Schwarz-roter Oasenstreit

Koalition debattiert Steuerflucht

27.03.2009 / Von Michael Weidemann, NDR, ARD-Hauptstadtstudio

Das Thema Steuerflucht wird der Politik wohl bis zur Wahl erhalten bleiben: Union und SPD schießen sich hingebungsvoll aufeinander ein. Die SPD spricht von Verweigerungshaltung, die Union von Realitätsferne. Und auch die Opposition mischt munter mit.

Für die Sozialdemokraten ist klar: Es sind CDU und CSU, die sich aus ideologischen Gründen der Verabschiedung des Gesetzes zur Verhinderung von Steuerflucht widersetzen. Auf der fachlichen Ebene sei man sich innerhalb der Koalition längst einig gewesen, stellt SPD-Fraktionsvize Joachim Poß fest. Dann aber habe die Union einen Rückzieher gemacht.

Unverantwortlich, findet Poß: "Wer jetzt nicht mitmacht, der will wirklich den Kampf gegen die Steuerhinterziehung nicht. Man hätte schon zusammen sein können, wenn man den politischen Willen dazu hat." Das setzte voraus, dass die Steuerpflichtigen größere Mitwirkungspflichten bekommen.

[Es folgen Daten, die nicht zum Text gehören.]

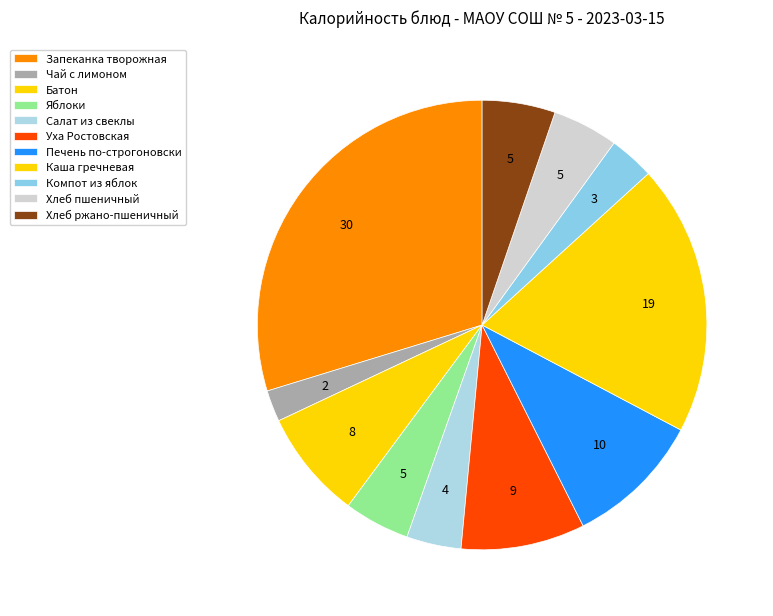

Rank the categories by value from highest to lowest.

Запеканка творожная с соусом абрикосовым, Каша гречневая рассыпчатая, Печень по-строгоновски, Уха Ростовская, Батон, Хлеб ржано-пшеничный, Яблоки, Хлеб пшеничный, Салат из свеклы с зеленым горошком, Компот из свежих яблок, Чай с лимоном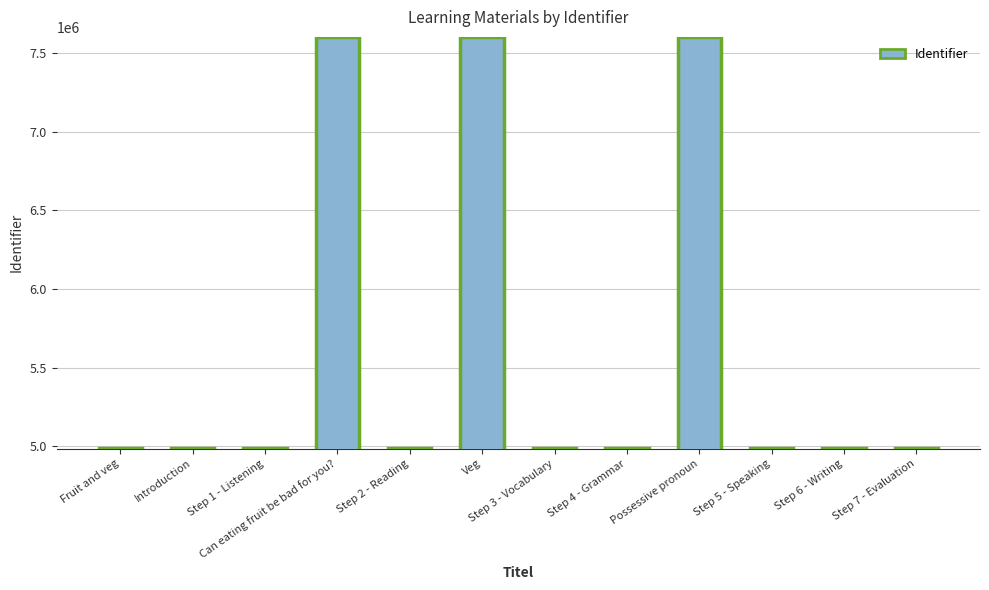

What is the ratio of the value at Can eating fruit be bad for you? to the value at Step 5 - Speaking?

1.5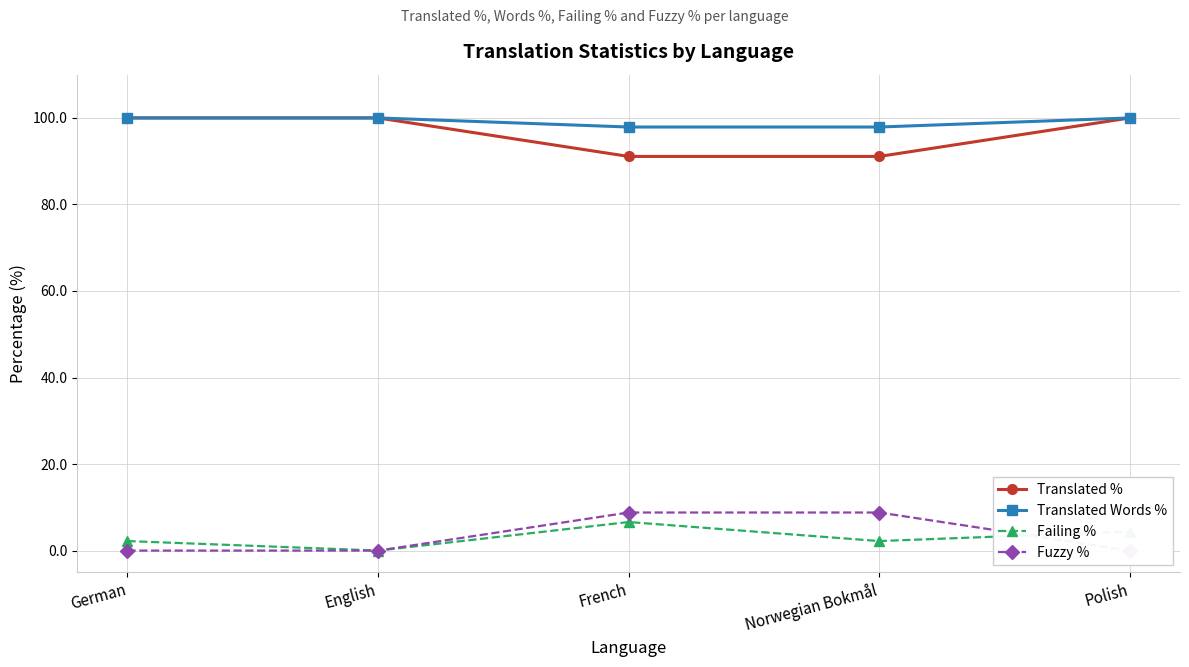

At which label is Fuzzy % closest to 4?

German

Deswegen halte er das meiste, was von seinen Unionskollegen gesagt werde, für Ausflüchte.

"Das müssen die mit sich selbst ausmachen"Peer Steinbrück droht dem Koalitionspartner sogar damit, die Steuerflucht zum Thema im Bundestagswahlkampf zu machen. Er will an seinem Gesetzentwurf gegen Steuerhinterziehung auf jeden Fall festhalten, der wegen des koalitionsinternen Streits heute gar nicht erst - wie geplant - auf die Tagesordnung des Bundeskabinetts gesetzt worden ist.

Für den Bundesfinanzminister stehen die Verantwortlichen an dem Dilemma fest: "Es ist mein Eindruck, dass es insbesondere die Fraktionsführung von CDU/CSU ist, die eher zurückhaltender Art hier ist. Das müssen die mit sich selber ausmachen." Komme es in dieser Regierung nicht zu einem solchen Gesetzentwurf, werde die SPD dieses Thema auf der Tagesordnung halten. Steinbrück und die SPD-Fraktion gehen aber davon aus, dass die Union doch noch einlenken wird.

Union: Steinbrück isoliert sichDagegen sind sich die Experten in CDU und CSU darüber einig, dass die Sozialdemokraten Abstriche an den geplanten Kontrollen für Firmen und Privatpersonen machen müssen. Laut Gesetzentwurf soll jeder, der in einer Steueroase ein Konto unterhält, sein Finanzamt detailliert über alle Transaktionen informieren.

Damit isoliere sich Steinbrück, sagt CDU-Finanzexperte Otto Bernhardt: "Die Schuld liegt alleine beim Finanzminister, weil er Dinge vorschlägt, die kein anderes europäisches Land macht, die dazu führen würden, dass Deutschland sich isoliert. EU-tauglich ist das, was er vorschlägt, auch nicht." Dies werde vor allem die Deutsche Wirtschaft entscheidend schwächen.

"Setzen auf das Vertrauen der Bürger"

Das sehen im Grunde auch die Liberalen so. Die Pläne Steinbrücks gingen völlig an der Realität vorbei, kritisiert der FDP-Finanzexperte Carl-Ludwig Thiele: "Der ganze Gesetzesentwurf trieft natürlich von einem sozialdemokratischen Überwachungsstaat. Wir setzen im Grundsatz mehr auf das Vertrauen der Bürger. Wie weit die Eingriffsrechte der Verwaltung gehen müssen, darüber wird zu diskutieren sein."

Der Linken im Bundestag gehen die Regelungen im Gesetzentwurf dagegen nicht weit genug. Sie befürwortet zwar die Auskunftspflichten für Kunden von Banken in Steueroasen, will aber nach Angaben ihres Wirtschaftsexperten Axel Troost auch die deutschen Kreditinstitute stärker kontrolliert sehen.